%%

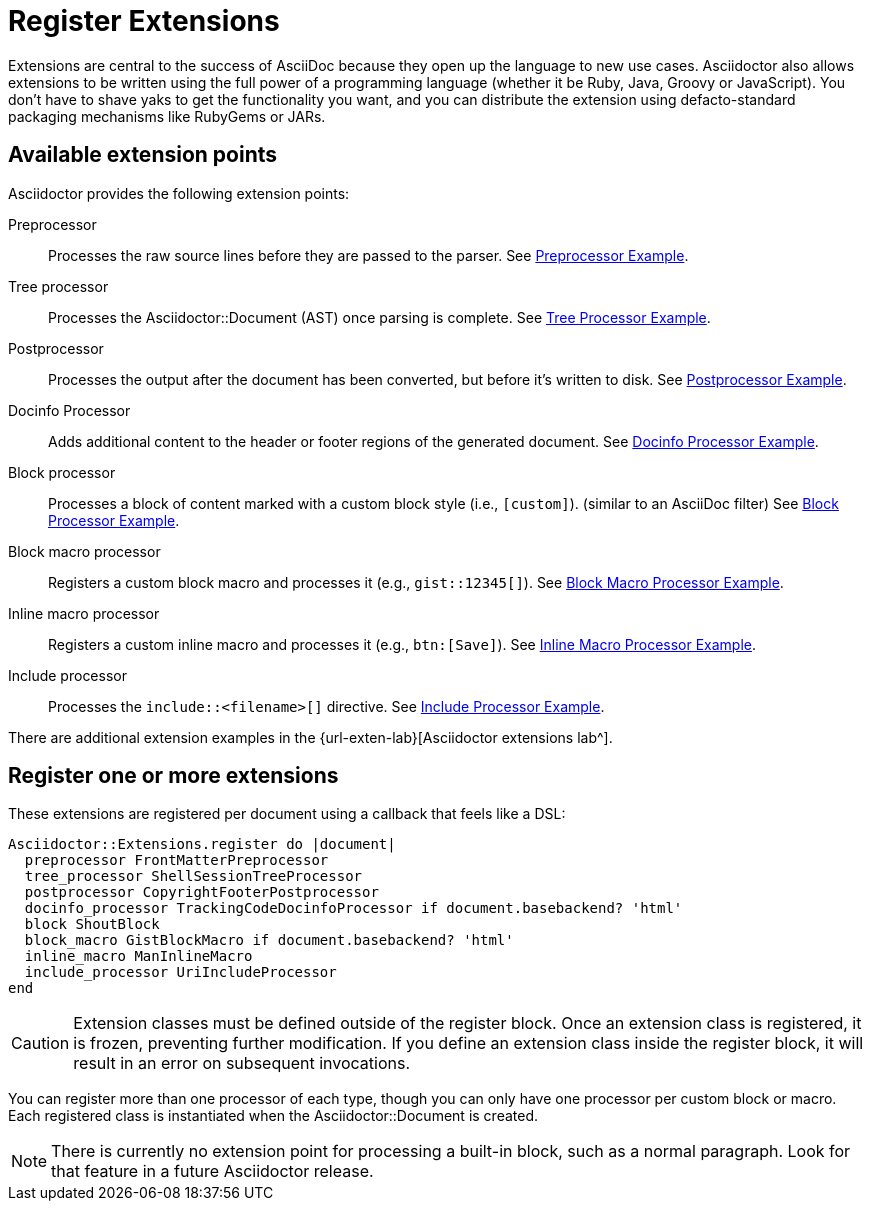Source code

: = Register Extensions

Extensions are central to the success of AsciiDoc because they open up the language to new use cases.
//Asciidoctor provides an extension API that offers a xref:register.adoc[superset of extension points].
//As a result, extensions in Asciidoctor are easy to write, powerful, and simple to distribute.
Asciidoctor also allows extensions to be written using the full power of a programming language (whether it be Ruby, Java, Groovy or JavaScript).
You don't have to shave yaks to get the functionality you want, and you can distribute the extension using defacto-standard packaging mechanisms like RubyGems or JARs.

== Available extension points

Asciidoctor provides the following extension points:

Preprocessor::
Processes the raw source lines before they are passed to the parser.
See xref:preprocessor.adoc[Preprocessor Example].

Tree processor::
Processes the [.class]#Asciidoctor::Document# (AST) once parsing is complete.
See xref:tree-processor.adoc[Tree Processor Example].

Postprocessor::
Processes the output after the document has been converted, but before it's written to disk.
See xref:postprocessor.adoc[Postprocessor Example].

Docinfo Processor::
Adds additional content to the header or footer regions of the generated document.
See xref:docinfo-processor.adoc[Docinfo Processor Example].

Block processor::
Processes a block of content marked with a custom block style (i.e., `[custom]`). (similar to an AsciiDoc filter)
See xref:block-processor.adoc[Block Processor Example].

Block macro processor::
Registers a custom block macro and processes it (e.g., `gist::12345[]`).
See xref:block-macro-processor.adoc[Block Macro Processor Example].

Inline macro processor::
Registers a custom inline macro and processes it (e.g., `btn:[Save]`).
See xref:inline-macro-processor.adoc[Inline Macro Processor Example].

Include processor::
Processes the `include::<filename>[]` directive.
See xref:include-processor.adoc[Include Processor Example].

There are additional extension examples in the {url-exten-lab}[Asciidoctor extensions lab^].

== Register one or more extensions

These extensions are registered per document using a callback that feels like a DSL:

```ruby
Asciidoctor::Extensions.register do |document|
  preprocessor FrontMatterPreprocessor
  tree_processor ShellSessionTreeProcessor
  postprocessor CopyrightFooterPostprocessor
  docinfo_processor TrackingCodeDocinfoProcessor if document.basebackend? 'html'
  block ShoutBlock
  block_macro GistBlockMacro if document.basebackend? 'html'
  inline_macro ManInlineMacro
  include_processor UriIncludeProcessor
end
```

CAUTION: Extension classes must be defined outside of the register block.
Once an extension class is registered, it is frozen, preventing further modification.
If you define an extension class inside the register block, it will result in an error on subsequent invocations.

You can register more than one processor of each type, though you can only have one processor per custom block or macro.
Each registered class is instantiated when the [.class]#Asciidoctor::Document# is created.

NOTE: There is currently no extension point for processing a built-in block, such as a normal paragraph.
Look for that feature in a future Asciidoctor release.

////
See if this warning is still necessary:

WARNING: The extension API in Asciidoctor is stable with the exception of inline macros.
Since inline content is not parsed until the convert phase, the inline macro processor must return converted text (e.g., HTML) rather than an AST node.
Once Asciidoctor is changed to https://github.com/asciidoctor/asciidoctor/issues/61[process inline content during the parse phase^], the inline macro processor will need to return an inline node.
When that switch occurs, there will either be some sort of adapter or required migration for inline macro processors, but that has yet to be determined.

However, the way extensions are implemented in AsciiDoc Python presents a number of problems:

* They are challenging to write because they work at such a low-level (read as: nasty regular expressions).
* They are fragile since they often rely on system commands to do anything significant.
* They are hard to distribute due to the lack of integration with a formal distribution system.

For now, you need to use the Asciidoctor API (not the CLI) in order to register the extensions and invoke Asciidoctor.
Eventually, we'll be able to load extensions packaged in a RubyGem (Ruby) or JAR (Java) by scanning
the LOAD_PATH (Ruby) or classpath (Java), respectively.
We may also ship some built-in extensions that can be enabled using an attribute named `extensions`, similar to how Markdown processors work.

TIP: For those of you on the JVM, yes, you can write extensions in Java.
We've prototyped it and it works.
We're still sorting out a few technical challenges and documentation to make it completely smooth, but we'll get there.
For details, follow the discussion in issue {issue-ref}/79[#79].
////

%%

Task description: Everything from the line with "See xref:postprocessor.adoc[Postprocessor Example]." through the line with "Processes a block" should be written out exactly as it appears above, end lines included, and nothing outside that range.

Exercise response:
See xref:postprocessor.adoc[Postprocessor Example].

Docinfo Processor::
Adds additional content to the header or footer regions of the generated document.
See xref:docinfo-processor.adoc[Docinfo Processor Example].

Block processor::
Processes a block of content marked with a custom block style (i.e., `[custom]`). (similar to an AsciiDoc filter)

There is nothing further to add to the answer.